Speaking after the company delivered a robust financial outlook, Huang pushed back on the prevailing narrative that generative AI threatens to cannibalize the software industry. Instead, he framed AI as a productivity layer that depends heavily on existing tools and platforms.
Huang described agentic AI systems as “tool users,” emphasizing that the next generation of AI will interact with established software ecosystems to perform tasks on behalf of humans. Rather than eliminating enterprise applications, these agents are expected to automate workflows while still relying on platforms for data, logic, and execution.
He pointed to widely used productivity and enterprise tools as examples of systems that will remain essential infrastructure for AI-driven operations. Applications across engineering design, workflow automation, and enterprise resource planning will continue to provide the backbone that AI builds upon.
In this model, AI becomes an interface layer that orchestrates tasks across multiple software environments, enabling organizations to extract more value from tools they already use.
Huang’s comments came shortly after Nvidia reported a sharp surge in revenue, underscoring the strength of AI-driven demand. Fiscal fourth-quarter revenue jumped 73 percent year over year to about $68 billion, exceeding expectations. The company also issued an optimistic outlook for the next quarter, projecting revenue near $78 billion, significantly above consensus forecasts.
The results helped ease concerns that the rapid escalation in spending on AI infrastructure could be nearing a peak. Instead, the guidance suggests continued momentum in data center and AI hardware investments as enterprises race to deploy generative AI capabilities.
Despite strong demand for AI infrastructure, software stocks have faced pressure amid fears that automation could compress margins and disrupt traditional business models. The broader software and services segment of the S&P 500 has declined significantly this year, reflecting investor uncertainty about long-term growth trajectories.
Huang acknowledged the debate but argued the market reaction has been overly pessimistic. In his view, AI will expand the total addressable market for software by enabling new use cases and increasing productivity, rather than shrinking it.
Not all market participants share Huang’s optimism. Some investors warn that while leading platforms may benefit, weaker companies could struggle as automation lowers barriers to entry and intensifies competition.
Portfolio managers and analysts note that industries historically experience cycles of overinvestment during major technological shifts, followed by consolidation as winners emerge. The AI boom, they argue, may follow a similar trajectory, with certain segments such as cybersecurity and data infrastructure potentially proving more resilient than others.
Following Nvidia’s earnings release, the company’s shares rose modestly in extended trading, reflecting confidence in sustained AI demand. Meanwhile, software stocks showed mixed reactions as investors weighed the implications of Huang’s remarks.
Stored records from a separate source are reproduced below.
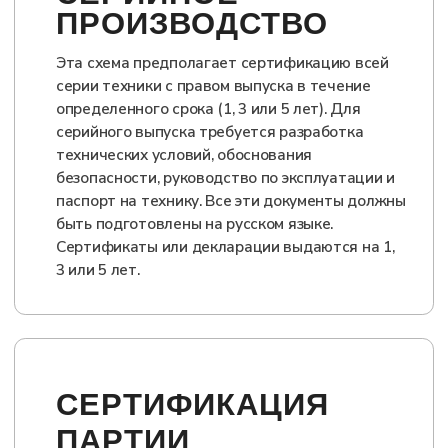
ТИХОМИРОВ
ведущий технический
эксперт
+7
Я даю согласие на обработку персональных данных в
соответствии с
Политикой конфиденциальности
Оставить заявку на
консультацию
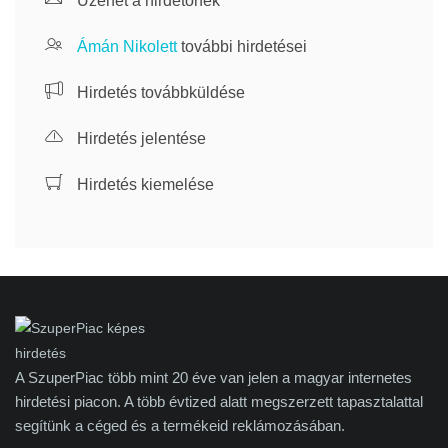
Üzenet a hirdetőnek
Ámán Nikolett
további hirdetései
Hirdetés továbbküldése
Hirdetés jelentése
Hirdetés kiemelése
A SzuperPiac több mint 20 éve van jelen a magyar internetes
hirdetési piacon. A több évtized alatt megszerzett tapasztalattal
segítünk a céged és a termékeid reklámozásában.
The broader takeaway for markets is that AI’s economic impact is likely to be uneven. Companies that successfully integrate AI into their products and workflows may see productivity gains and new revenue streams, while others could face margin compression or strategic disruption.
Huang’s central argument is that AI will function less as a replacement for software and more as an intelligent layer that amplifies its value. If that thesis proves correct, the next phase of the AI cycle could be defined not by the decline of software companies, but by their transformation.
As enterprises increasingly deploy AI agents across operations, demand for robust platforms, data systems, and workflow tools could grow rather than shrink. For investors and industry leaders alike, the key question is no longer whether AI will change software, but which companies will adapt quickly enough to benefit from the shift.